Currently trading at $84.12, Roku has shown strong momentum with a 46.7% surge over the past six months. The adjustment follows Roku's effective incorporation with The Trade Desk (NASDAQ:TTD), which has led to an upward revision of revenue estimates by the analyst. According to InvestingPro data, the company's revenue grew by 15.7% in the last twelve months.

Roku's strategic moves and financial performance have been under scrutiny, with the company's integration into TTD being a significant factor in the revised valuation. The company maintains strong financial health with a current ratio of 2.57, indicating ample liquidity to meet short-term obligations.

Despite speculation around a potential sale of the company, the analyst has expressed the belief that Roku's founder, CEO, and controlling shareholder Anthony Wood is not inclined to sell. Moreover, potential buyers such as TTD and Netflix (NASDAQ:NFLX) are not viewed as likely suitors.

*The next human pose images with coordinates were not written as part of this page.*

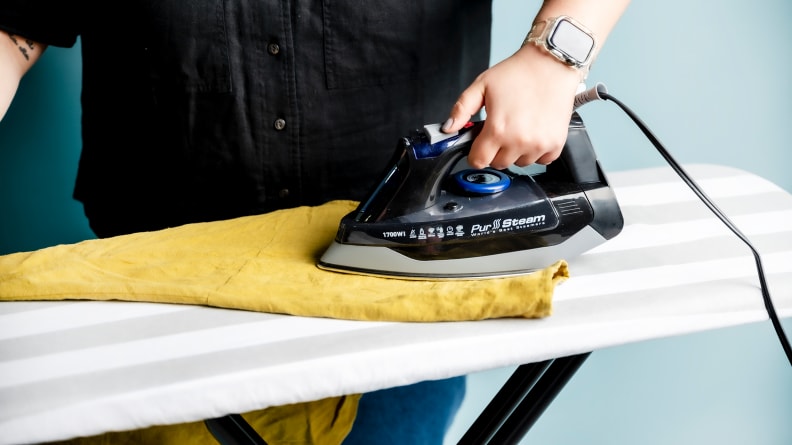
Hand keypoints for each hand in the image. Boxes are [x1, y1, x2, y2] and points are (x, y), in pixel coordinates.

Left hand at [442, 44, 582, 168]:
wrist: (550, 64)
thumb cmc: (518, 73)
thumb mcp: (481, 86)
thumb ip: (461, 109)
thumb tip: (448, 128)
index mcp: (498, 129)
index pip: (478, 161)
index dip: (476, 153)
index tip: (480, 144)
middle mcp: (519, 141)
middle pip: (498, 164)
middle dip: (496, 150)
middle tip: (501, 129)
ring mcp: (539, 145)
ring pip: (520, 163)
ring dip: (517, 151)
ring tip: (520, 127)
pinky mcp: (555, 144)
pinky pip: (542, 160)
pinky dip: (537, 151)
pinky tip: (535, 132)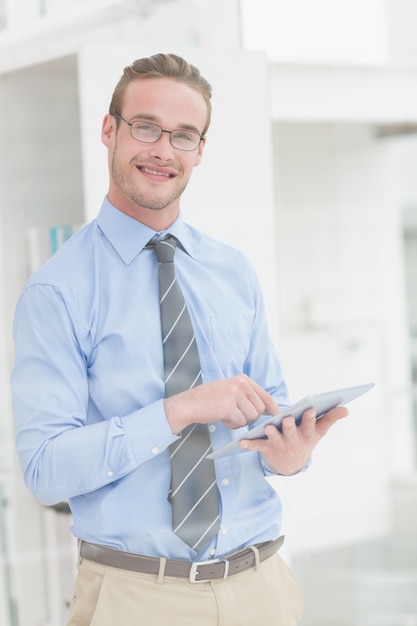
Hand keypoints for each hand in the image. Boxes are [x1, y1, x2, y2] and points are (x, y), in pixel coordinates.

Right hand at [164, 374, 279, 434]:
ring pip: (251, 417)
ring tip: (226, 415)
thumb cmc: (210, 400)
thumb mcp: (230, 391)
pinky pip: (240, 422)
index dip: (273, 408)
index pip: (265, 395)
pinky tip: (222, 418)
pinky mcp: (228, 406)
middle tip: (235, 416)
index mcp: (243, 379)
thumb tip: (269, 410)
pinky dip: (232, 424)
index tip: (278, 416)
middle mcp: (241, 384)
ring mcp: (234, 394)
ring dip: (240, 421)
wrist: (189, 404)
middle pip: (260, 409)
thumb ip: (247, 396)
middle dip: (250, 417)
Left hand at [239, 406, 347, 474]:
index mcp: (307, 434)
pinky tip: (241, 442)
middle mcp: (294, 440)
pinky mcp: (267, 449)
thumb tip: (346, 409)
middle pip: (291, 431)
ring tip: (267, 428)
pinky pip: (257, 446)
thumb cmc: (305, 439)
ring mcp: (280, 445)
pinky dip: (249, 444)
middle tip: (287, 419)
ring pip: (275, 438)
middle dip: (289, 426)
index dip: (309, 417)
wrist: (291, 464)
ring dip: (271, 434)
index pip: (309, 424)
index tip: (310, 409)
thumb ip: (330, 418)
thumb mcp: (318, 431)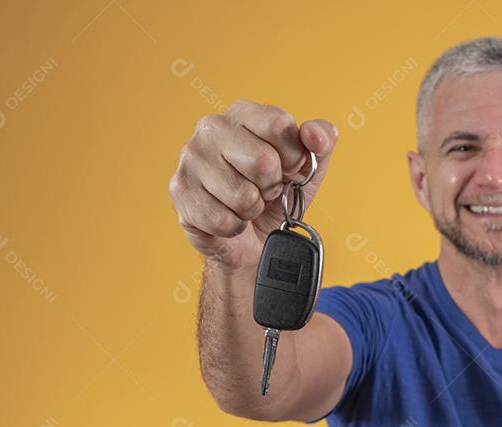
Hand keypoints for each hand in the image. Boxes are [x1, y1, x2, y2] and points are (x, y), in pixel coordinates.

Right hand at [168, 100, 338, 270]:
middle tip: (263, 189)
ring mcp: (191, 159)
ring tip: (246, 204)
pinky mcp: (180, 192)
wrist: (250, 237)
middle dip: (271, 186)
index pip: (280, 126)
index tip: (288, 169)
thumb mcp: (308, 168)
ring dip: (252, 209)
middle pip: (263, 161)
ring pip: (243, 196)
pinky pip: (223, 220)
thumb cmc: (276, 196)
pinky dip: (235, 226)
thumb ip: (322, 141)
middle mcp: (212, 128)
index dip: (293, 158)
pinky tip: (230, 217)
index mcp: (244, 114)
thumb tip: (315, 135)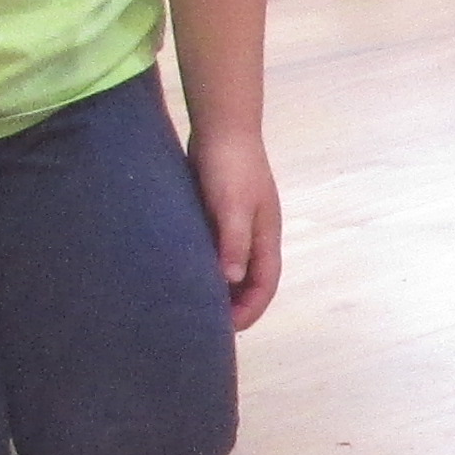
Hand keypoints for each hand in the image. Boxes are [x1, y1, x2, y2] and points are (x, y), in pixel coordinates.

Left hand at [193, 125, 283, 328]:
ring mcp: (239, 223)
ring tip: (196, 304)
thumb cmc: (231, 166)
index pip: (265, 284)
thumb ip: (234, 242)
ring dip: (221, 287)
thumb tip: (232, 281)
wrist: (222, 124)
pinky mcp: (220, 212)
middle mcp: (256, 234)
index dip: (250, 310)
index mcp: (266, 236)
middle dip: (236, 304)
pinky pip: (217, 249)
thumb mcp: (233, 205)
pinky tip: (187, 270)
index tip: (225, 329)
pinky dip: (208, 265)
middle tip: (207, 323)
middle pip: (252, 280)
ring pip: (234, 265)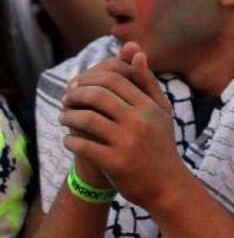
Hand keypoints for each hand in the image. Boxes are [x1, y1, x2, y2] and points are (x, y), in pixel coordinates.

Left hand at [59, 43, 185, 211]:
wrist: (166, 185)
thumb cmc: (161, 145)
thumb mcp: (161, 111)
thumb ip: (147, 83)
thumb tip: (137, 52)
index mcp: (149, 106)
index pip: (115, 78)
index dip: (90, 78)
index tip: (78, 85)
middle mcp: (140, 121)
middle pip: (98, 94)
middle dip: (76, 94)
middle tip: (67, 99)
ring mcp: (127, 142)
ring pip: (87, 118)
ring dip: (68, 116)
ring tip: (63, 117)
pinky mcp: (115, 163)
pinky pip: (83, 145)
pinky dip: (70, 140)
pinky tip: (69, 140)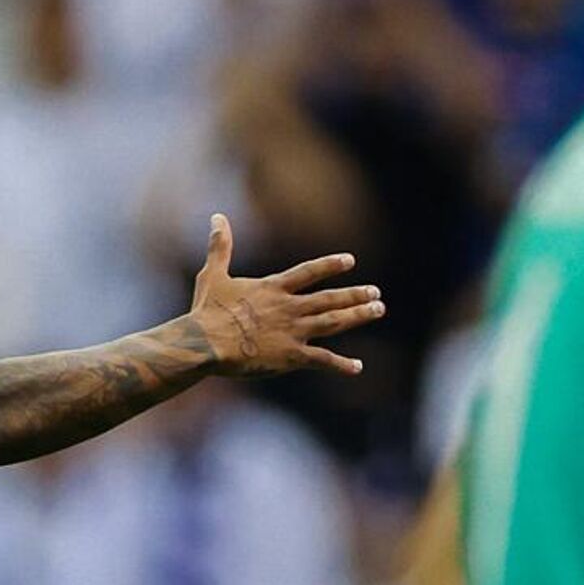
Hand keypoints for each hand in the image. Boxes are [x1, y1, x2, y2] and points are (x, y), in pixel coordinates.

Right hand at [188, 214, 382, 377]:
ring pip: (333, 322)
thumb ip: (221, 247)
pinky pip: (322, 360)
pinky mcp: (290, 356)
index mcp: (273, 288)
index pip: (308, 272)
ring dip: (357, 316)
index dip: (330, 266)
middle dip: (354, 295)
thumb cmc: (207, 310)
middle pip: (329, 298)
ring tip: (377, 310)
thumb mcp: (213, 274)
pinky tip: (357, 367)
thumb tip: (217, 217)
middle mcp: (289, 307)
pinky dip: (341, 364)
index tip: (350, 261)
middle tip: (376, 293)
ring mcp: (293, 331)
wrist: (207, 343)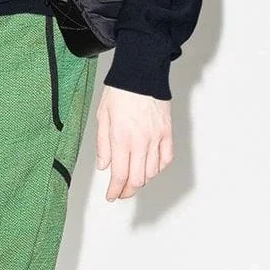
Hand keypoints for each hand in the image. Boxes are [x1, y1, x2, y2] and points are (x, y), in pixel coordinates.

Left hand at [95, 84, 172, 200]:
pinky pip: (166, 159)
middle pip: (137, 179)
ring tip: (133, 179)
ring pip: (152, 172)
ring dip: (142, 180)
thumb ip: (103, 144)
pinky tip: (150, 168)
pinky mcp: (167, 133)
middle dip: (128, 191)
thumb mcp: (102, 117)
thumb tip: (104, 166)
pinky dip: (158, 168)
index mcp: (121, 138)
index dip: (115, 190)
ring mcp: (156, 138)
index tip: (111, 196)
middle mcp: (140, 141)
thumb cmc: (120, 91)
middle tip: (121, 192)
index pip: (119, 175)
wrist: (142, 73)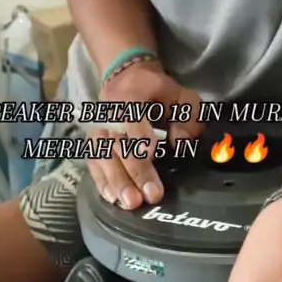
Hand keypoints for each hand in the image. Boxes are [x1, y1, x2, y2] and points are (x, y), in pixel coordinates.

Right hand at [87, 61, 203, 209]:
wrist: (124, 77)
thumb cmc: (157, 92)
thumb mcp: (181, 95)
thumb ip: (189, 116)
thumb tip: (180, 142)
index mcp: (130, 97)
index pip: (133, 120)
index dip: (140, 138)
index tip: (150, 155)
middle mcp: (109, 115)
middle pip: (118, 145)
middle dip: (134, 172)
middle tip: (148, 196)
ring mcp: (98, 130)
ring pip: (103, 157)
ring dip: (116, 182)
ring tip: (129, 203)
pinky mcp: (93, 144)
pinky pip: (93, 164)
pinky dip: (102, 182)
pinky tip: (112, 198)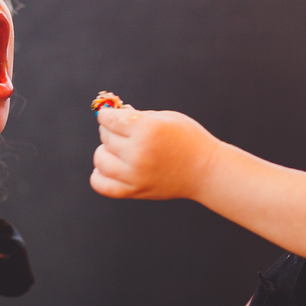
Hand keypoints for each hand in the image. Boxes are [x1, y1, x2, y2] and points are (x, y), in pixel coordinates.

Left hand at [91, 106, 221, 199]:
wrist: (206, 171)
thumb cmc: (189, 140)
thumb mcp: (167, 118)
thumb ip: (138, 116)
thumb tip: (112, 114)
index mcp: (147, 129)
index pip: (109, 119)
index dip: (107, 114)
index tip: (110, 114)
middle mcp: (138, 152)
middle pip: (105, 137)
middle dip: (110, 130)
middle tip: (123, 131)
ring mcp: (135, 174)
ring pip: (100, 159)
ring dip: (105, 151)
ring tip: (118, 150)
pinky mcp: (134, 191)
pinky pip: (101, 185)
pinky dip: (99, 176)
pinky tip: (109, 168)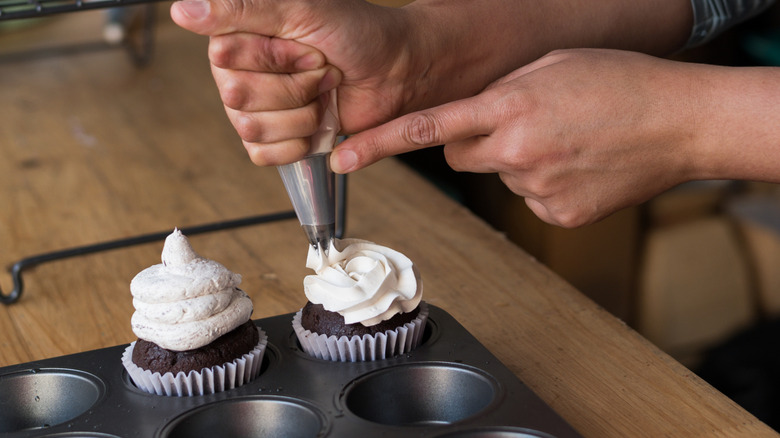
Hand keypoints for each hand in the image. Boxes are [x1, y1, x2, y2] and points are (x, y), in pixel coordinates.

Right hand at [171, 0, 415, 164]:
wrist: (396, 70)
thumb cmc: (355, 33)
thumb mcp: (301, 9)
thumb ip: (242, 10)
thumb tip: (182, 10)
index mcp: (239, 36)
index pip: (227, 60)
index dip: (274, 59)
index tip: (307, 46)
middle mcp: (240, 72)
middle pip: (237, 98)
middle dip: (293, 86)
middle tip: (320, 69)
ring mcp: (257, 108)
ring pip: (251, 128)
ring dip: (301, 114)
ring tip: (323, 92)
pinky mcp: (276, 139)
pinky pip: (262, 155)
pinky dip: (297, 143)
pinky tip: (317, 122)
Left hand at [332, 49, 705, 226]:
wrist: (680, 123)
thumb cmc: (620, 83)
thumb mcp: (550, 66)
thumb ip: (502, 92)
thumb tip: (474, 121)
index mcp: (509, 108)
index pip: (428, 129)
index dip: (379, 144)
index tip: (343, 158)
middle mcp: (515, 153)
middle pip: (462, 158)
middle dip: (477, 143)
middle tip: (520, 126)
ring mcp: (537, 190)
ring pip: (501, 177)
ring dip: (520, 162)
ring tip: (566, 143)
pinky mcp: (557, 215)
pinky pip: (531, 198)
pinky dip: (546, 184)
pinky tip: (578, 167)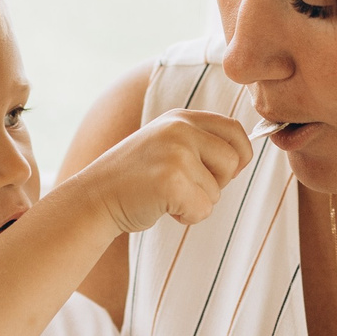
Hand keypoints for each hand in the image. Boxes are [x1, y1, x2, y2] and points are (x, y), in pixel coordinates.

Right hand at [65, 108, 253, 235]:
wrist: (93, 199)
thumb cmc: (134, 180)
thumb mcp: (165, 145)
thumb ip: (199, 142)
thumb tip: (244, 154)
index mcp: (180, 118)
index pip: (235, 131)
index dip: (238, 156)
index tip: (220, 172)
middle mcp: (179, 129)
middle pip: (234, 160)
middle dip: (218, 183)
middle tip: (188, 188)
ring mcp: (175, 153)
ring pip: (218, 190)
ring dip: (198, 202)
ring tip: (167, 196)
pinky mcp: (170, 181)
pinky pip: (203, 209)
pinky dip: (186, 217)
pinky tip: (162, 207)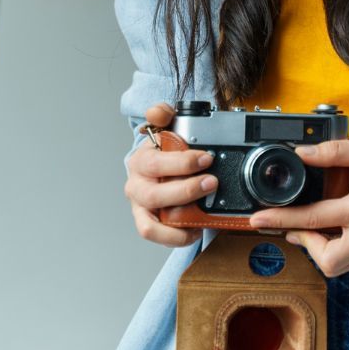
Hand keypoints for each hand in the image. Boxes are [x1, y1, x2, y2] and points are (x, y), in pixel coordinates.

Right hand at [123, 102, 215, 247]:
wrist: (153, 171)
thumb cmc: (162, 153)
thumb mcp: (163, 129)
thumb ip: (162, 114)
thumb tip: (159, 112)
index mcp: (141, 161)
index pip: (156, 163)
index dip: (181, 163)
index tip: (207, 158)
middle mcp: (136, 186)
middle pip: (155, 195)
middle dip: (186, 190)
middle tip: (212, 182)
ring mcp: (140, 207)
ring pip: (151, 221)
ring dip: (179, 220)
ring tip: (203, 213)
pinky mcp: (147, 224)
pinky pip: (155, 235)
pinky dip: (175, 237)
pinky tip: (195, 230)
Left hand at [247, 138, 348, 276]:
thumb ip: (333, 150)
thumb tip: (300, 153)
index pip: (315, 217)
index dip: (281, 217)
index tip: (258, 218)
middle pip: (328, 260)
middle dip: (304, 244)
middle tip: (294, 225)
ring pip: (336, 266)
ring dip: (316, 248)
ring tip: (308, 226)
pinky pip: (346, 261)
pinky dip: (330, 248)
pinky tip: (326, 229)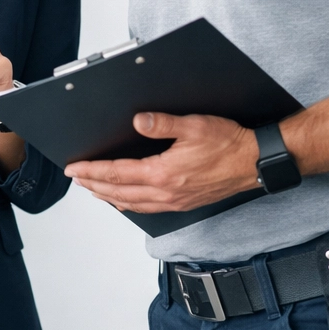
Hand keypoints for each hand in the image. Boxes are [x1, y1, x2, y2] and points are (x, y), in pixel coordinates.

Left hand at [64, 112, 261, 212]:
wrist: (253, 163)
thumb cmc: (228, 144)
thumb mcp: (194, 126)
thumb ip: (163, 124)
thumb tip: (138, 121)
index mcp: (163, 173)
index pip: (117, 173)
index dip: (92, 171)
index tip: (75, 168)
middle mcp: (165, 193)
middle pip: (118, 192)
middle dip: (93, 185)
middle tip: (77, 179)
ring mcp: (173, 202)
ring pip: (130, 203)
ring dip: (108, 196)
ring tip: (93, 189)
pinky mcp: (182, 204)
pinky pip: (146, 208)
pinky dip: (128, 203)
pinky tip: (124, 199)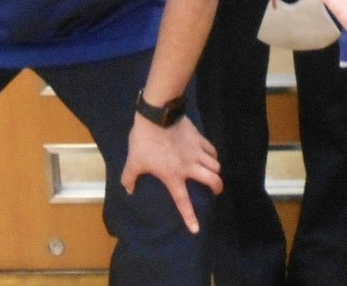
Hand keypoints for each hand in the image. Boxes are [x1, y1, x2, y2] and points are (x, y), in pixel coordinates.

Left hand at [120, 115, 221, 234]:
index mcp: (173, 176)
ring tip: (212, 172)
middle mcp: (189, 166)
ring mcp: (196, 151)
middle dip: (217, 187)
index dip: (190, 217)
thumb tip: (129, 190)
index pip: (184, 201)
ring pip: (215, 164)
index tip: (196, 229)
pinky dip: (212, 155)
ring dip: (215, 170)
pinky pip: (211, 149)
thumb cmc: (145, 142)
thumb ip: (130, 178)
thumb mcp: (133, 162)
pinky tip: (209, 155)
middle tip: (216, 190)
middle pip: (212, 179)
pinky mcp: (199, 138)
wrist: (157, 115)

The firm's neutral stance is influenced by a desire to observe an acceleration in Roku's platform revenue, which is currently growing at a low to mid double-digit rate. The current valuation, which stands at approximately 2 times the firm's 2025 revenue estimate, is considered reasonable. This is especially true given Roku's positive adjusted EBITDA and free cash flow status.

The analysis points out that while the valuation is not demanding, a Hold rating is appropriate at this time. The firm awaits further evidence of Roku's revenue growth potential before considering a rating change. Loop Capital's revised price target reflects a cautious optimism about Roku's future financial performance, balanced by a wait-and-see approach to the company's growth trajectory.

In other recent news, Roku Inc.'s earnings report showed a significant milestone, surpassing $1 billion in total net revenue for the first time, driven by a 15% increase in platform revenue. Amid this financial growth, Roku has been the subject of M&A speculation, with discussions of potential merger with The Trade Desk (TTD) noted by Benchmark and Guggenheim analyst Michael Morris.

Benchmark has maintained its Buy rating on Roku shares, while Loop Capital and UBS initiated coverage with a neutral stance. Needham also reaffirmed a Buy rating on the company's shares, projecting that Roku could be acquired at a significant premium within the next year.

Roku's strong position in the streaming industry and its potential for advertising growth were highlighted, despite facing challenges from The Trade Desk's development of a competing TV operating system. These are recent developments in the company's trajectory.